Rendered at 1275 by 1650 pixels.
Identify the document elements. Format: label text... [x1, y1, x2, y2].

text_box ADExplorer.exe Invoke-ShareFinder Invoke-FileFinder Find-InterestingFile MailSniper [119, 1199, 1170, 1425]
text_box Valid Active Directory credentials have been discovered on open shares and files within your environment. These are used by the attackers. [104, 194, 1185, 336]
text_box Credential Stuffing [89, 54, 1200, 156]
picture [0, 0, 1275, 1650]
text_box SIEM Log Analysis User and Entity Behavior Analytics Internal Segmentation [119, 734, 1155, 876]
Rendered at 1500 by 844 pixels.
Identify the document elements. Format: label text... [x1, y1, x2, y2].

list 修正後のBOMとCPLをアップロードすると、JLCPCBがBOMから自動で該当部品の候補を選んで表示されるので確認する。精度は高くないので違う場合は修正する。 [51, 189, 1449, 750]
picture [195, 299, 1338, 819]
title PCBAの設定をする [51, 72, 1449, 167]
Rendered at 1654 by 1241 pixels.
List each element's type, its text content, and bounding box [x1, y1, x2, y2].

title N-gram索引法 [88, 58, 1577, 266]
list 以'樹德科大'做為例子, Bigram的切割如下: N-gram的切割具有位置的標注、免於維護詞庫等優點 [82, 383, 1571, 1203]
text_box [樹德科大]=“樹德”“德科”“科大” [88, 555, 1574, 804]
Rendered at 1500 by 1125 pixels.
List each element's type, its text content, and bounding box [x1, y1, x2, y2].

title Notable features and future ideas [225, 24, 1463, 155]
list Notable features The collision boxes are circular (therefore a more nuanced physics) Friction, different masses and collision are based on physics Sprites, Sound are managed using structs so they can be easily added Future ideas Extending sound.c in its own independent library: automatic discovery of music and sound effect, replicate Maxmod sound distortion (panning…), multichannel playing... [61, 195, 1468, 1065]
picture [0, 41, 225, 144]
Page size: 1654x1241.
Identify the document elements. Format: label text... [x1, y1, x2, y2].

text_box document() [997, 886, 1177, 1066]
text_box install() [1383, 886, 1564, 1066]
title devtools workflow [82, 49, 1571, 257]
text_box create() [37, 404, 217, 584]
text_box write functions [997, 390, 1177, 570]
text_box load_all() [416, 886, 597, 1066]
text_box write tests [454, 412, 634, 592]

What to work on -
Can you recast everything from the very start of the items down through the line containing "555, 1574, 804]" as a JSON list of strings, one string per line, with blank lines left out?

Finished exercise -
[
  "Rendered at 1275 by 1650 pixels.",
  "Identify the document elements. Format: label text... [x1, y1, x2, y2].",
  "text_box ADExplorer.exe Invoke-ShareFinder Invoke-FileFinder Find-InterestingFile MailSniper [119, 1199, 1170, 1425]",
  "text_box Valid Active Directory credentials have been discovered on open shares and files within your environment. These are used by the attackers. [104, 194, 1185, 336]",
  "text_box Credential Stuffing [89, 54, 1200, 156]",
  "picture [0, 0, 1275, 1650]",
  "text_box SIEM Log Analysis User and Entity Behavior Analytics Internal Segmentation [119, 734, 1155, 876]",
  "Rendered at 1500 by 844 pixels.",
  "Identify the document elements. Format: label text... [x1, y1, x2, y2].",
  "list 修正後のBOMとCPLをアップロードすると、JLCPCBがBOMから自動で該当部品の候補を選んで表示されるので確認する。精度は高くないので違う場合は修正する。 [51, 189, 1449, 750]",
  "picture [195, 299, 1338, 819]",
  "title PCBAの設定をする [51, 72, 1449, 167]",
  "Rendered at 1654 by 1241 pixels.",
  "List each element's type, its text content, and bounding box [x1, y1, x2, y2].",
  "title N-gram索引法 [88, 58, 1577, 266]",
  "list 以'樹德科大'做為例子, Bigram的切割如下: N-gram的切割具有位置的標注、免於維護詞庫等優點 [82, 383, 1571, 1203]",
  "text_box [樹德科大]=“樹德”“德科”“科大” [88, 555, 1574, 804]"
]